▶ _과제 자료_:
☆ ☆ ☆ ☆ ☆ ☆ ☆
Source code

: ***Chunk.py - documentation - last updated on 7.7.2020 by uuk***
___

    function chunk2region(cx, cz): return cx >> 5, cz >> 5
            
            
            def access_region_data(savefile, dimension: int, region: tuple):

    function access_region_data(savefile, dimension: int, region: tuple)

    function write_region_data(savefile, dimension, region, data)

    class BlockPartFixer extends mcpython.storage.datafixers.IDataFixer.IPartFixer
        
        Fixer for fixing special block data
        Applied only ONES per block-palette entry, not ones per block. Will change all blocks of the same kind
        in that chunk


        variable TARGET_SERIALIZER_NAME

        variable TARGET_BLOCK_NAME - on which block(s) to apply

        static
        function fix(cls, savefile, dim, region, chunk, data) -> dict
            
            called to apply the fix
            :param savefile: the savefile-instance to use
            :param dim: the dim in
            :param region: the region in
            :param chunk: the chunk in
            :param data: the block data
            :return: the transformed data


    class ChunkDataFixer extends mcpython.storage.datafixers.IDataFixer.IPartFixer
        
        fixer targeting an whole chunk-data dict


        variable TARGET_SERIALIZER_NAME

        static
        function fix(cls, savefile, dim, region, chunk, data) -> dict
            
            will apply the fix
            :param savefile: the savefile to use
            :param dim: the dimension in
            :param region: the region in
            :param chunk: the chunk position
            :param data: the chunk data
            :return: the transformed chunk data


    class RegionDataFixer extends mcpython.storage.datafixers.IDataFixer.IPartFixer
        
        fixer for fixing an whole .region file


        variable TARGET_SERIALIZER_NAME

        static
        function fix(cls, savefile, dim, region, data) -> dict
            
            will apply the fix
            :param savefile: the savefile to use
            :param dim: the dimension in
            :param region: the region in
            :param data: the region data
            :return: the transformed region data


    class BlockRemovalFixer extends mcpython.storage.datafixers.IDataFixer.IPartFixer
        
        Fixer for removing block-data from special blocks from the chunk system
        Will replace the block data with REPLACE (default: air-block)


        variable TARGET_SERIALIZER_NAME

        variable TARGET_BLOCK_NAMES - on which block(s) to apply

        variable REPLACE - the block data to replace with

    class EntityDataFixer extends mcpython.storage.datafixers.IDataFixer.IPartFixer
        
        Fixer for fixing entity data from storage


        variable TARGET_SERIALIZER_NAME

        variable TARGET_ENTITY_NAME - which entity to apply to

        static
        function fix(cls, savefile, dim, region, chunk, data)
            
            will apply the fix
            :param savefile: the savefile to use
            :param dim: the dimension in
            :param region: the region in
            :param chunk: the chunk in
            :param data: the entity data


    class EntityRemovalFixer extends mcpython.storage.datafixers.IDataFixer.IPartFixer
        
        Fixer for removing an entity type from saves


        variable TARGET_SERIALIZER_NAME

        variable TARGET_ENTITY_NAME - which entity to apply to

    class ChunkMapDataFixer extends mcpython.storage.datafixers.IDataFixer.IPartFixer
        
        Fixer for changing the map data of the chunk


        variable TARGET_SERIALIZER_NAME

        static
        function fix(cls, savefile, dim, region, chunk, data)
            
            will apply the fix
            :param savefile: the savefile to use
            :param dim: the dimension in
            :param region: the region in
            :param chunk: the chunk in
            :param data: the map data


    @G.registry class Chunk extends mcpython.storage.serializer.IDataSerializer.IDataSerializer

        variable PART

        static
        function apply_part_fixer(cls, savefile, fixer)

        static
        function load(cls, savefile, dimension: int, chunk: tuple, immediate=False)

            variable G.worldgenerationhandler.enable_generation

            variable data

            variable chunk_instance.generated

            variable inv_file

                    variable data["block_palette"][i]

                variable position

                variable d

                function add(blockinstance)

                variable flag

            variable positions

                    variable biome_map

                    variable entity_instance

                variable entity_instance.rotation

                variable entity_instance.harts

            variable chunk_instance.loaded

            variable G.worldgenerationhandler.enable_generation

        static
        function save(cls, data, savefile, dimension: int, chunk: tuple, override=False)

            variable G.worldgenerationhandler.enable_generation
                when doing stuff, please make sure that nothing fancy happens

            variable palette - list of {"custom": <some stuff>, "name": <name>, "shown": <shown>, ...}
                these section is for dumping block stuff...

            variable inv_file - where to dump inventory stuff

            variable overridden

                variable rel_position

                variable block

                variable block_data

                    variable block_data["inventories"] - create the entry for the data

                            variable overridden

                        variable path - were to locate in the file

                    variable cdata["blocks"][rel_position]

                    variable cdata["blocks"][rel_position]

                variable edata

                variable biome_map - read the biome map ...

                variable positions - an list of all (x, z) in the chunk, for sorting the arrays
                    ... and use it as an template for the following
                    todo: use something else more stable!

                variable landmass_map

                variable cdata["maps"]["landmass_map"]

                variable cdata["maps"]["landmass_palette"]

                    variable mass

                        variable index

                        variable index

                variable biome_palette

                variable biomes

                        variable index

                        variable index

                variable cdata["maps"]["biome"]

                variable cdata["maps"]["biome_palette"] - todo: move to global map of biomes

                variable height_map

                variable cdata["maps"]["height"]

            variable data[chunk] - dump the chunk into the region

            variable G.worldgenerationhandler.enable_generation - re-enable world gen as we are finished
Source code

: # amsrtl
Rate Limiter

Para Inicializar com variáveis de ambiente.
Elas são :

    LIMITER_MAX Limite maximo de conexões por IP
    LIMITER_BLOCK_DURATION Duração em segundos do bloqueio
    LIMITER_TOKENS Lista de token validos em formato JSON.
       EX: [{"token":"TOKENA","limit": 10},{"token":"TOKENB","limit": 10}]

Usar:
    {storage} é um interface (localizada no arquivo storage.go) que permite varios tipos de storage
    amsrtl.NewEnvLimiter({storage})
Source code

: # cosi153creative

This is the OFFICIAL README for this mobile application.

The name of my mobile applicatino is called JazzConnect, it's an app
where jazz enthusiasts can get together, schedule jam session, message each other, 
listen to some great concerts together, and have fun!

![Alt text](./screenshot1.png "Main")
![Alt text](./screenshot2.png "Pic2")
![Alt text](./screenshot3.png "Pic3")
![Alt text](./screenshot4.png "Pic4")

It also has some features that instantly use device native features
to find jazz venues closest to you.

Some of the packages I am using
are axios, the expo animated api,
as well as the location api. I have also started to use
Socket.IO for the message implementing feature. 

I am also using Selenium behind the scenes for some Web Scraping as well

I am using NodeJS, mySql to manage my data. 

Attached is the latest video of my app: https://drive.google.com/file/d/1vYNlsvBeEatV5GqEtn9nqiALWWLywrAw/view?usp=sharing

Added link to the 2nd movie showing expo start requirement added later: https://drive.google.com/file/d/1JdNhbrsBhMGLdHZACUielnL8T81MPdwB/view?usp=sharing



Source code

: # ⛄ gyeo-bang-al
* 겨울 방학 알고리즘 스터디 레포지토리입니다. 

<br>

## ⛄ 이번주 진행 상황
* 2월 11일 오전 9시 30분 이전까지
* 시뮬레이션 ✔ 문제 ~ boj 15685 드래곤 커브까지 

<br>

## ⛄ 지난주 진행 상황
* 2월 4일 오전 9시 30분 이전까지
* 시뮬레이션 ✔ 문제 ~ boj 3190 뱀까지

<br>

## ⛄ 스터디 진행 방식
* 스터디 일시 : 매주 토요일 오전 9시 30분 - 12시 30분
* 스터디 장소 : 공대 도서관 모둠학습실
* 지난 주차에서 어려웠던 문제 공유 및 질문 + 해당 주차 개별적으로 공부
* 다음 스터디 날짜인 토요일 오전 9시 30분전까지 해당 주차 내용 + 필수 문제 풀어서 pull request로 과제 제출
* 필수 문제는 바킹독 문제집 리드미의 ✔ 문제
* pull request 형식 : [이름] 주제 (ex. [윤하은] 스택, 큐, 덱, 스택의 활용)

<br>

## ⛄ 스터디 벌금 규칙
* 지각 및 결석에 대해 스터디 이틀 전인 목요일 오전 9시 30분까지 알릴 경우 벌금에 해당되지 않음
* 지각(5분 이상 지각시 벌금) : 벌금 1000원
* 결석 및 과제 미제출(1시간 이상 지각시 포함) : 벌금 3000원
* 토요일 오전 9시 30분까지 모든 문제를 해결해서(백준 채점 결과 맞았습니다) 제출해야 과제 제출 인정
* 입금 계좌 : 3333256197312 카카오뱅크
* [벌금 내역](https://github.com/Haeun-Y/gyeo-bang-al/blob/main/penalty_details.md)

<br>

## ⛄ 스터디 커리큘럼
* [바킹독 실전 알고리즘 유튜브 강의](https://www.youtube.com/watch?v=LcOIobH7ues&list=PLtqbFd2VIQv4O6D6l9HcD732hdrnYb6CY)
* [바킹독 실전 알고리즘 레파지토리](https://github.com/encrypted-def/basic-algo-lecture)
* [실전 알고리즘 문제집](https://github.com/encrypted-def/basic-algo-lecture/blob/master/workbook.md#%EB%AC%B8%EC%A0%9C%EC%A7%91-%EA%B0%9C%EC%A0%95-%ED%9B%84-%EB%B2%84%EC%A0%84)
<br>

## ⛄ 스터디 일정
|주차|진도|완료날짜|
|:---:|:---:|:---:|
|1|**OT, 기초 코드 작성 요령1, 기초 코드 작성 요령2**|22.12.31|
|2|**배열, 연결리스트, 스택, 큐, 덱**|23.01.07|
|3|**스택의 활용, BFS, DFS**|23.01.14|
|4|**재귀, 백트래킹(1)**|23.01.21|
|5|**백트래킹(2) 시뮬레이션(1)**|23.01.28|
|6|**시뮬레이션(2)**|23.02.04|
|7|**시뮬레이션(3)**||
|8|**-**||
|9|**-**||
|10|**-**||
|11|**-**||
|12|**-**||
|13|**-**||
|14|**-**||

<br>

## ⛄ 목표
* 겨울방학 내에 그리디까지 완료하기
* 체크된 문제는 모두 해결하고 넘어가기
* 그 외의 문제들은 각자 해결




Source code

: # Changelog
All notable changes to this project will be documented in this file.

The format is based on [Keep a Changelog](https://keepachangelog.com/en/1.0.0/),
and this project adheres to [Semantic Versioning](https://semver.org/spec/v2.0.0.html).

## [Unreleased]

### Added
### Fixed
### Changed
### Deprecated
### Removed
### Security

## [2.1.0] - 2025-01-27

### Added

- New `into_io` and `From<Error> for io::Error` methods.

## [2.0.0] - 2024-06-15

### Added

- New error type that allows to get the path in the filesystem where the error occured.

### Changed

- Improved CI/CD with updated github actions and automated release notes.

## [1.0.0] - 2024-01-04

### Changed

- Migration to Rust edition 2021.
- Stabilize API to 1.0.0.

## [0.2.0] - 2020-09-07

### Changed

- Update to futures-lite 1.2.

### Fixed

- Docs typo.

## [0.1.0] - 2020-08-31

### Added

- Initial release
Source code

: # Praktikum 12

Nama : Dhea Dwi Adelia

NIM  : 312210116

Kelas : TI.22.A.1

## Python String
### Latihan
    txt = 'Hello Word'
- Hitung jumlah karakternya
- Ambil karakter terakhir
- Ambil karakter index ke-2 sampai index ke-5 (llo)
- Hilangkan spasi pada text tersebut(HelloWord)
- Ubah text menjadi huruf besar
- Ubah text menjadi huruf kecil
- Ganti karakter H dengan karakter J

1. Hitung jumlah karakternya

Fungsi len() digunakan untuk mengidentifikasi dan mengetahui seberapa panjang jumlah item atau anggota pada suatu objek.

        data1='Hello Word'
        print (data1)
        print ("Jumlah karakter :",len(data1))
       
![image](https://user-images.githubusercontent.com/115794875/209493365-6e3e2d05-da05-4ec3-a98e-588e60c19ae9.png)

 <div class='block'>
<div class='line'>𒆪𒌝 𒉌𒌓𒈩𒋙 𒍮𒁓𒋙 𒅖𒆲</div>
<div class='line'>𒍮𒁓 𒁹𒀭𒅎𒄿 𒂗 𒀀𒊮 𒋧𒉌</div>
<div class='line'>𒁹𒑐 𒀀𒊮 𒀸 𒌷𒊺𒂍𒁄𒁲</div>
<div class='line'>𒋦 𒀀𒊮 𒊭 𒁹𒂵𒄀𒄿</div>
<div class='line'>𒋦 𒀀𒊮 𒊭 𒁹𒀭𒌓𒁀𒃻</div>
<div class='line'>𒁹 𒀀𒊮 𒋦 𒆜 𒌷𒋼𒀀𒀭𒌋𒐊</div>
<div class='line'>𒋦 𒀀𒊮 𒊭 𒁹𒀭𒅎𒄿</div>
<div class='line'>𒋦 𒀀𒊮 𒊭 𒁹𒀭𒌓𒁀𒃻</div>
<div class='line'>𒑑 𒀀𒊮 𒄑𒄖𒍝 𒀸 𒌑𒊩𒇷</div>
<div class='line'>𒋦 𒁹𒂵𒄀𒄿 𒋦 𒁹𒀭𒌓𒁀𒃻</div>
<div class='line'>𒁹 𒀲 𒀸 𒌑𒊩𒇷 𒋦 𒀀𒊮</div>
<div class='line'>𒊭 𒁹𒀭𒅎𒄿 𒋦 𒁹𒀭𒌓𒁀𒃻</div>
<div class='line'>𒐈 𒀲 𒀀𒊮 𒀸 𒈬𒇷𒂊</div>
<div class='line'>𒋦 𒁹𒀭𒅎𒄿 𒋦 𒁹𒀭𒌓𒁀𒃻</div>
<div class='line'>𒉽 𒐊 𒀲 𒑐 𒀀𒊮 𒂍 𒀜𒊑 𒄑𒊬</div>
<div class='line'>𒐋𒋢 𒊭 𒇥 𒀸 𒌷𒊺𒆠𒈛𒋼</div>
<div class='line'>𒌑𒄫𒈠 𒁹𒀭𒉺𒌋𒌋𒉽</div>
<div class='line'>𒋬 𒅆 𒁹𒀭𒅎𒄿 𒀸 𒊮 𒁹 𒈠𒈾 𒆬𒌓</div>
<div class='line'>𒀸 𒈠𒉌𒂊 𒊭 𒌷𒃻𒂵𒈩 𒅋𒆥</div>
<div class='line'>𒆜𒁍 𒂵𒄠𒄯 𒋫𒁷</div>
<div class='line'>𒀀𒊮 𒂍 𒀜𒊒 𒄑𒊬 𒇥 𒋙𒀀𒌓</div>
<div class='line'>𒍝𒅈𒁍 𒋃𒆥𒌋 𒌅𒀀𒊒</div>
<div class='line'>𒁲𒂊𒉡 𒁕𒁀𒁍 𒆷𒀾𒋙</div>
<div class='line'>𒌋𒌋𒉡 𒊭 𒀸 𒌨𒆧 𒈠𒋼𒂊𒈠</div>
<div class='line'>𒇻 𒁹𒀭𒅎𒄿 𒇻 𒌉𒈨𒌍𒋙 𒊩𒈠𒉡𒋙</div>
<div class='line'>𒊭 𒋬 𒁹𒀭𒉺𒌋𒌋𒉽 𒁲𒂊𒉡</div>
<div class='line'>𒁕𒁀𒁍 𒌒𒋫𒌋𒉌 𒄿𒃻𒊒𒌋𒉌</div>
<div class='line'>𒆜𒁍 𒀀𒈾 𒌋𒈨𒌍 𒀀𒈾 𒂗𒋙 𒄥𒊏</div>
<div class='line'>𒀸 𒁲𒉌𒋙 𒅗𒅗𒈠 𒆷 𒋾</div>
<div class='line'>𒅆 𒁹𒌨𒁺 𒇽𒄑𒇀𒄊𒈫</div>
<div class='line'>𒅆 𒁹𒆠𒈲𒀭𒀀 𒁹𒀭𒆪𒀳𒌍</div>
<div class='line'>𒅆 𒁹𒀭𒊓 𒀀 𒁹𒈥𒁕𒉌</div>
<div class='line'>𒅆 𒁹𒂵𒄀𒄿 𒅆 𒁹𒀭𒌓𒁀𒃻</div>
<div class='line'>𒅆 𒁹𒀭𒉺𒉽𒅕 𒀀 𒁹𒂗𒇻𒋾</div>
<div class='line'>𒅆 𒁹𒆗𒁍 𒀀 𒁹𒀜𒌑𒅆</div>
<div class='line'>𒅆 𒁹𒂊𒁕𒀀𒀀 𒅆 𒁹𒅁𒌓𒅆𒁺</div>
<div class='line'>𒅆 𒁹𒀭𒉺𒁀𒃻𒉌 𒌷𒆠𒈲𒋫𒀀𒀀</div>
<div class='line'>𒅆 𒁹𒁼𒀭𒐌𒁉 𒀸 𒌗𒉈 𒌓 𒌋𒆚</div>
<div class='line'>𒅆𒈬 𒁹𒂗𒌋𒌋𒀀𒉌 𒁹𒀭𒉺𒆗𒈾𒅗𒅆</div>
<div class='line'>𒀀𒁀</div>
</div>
☆ ☆ ☆ ☆ ☆ ☆ ☆
▶ _과제 목표_: 위 자료에서 "variable entity_instance.rotation" 문구가 있는 줄부터 "chunk: tuple, override=False)" 문구가 있는 줄까지 모두 그대로 옮겨 적으세요.

▶ _과제 해답_:
                variable entity_instance.rotation

                variable entity_instance.harts

            variable chunk_instance.loaded

            variable G.worldgenerationhandler.enable_generation

        static
        function save(cls, data, savefile, dimension: int, chunk: tuple, override=False)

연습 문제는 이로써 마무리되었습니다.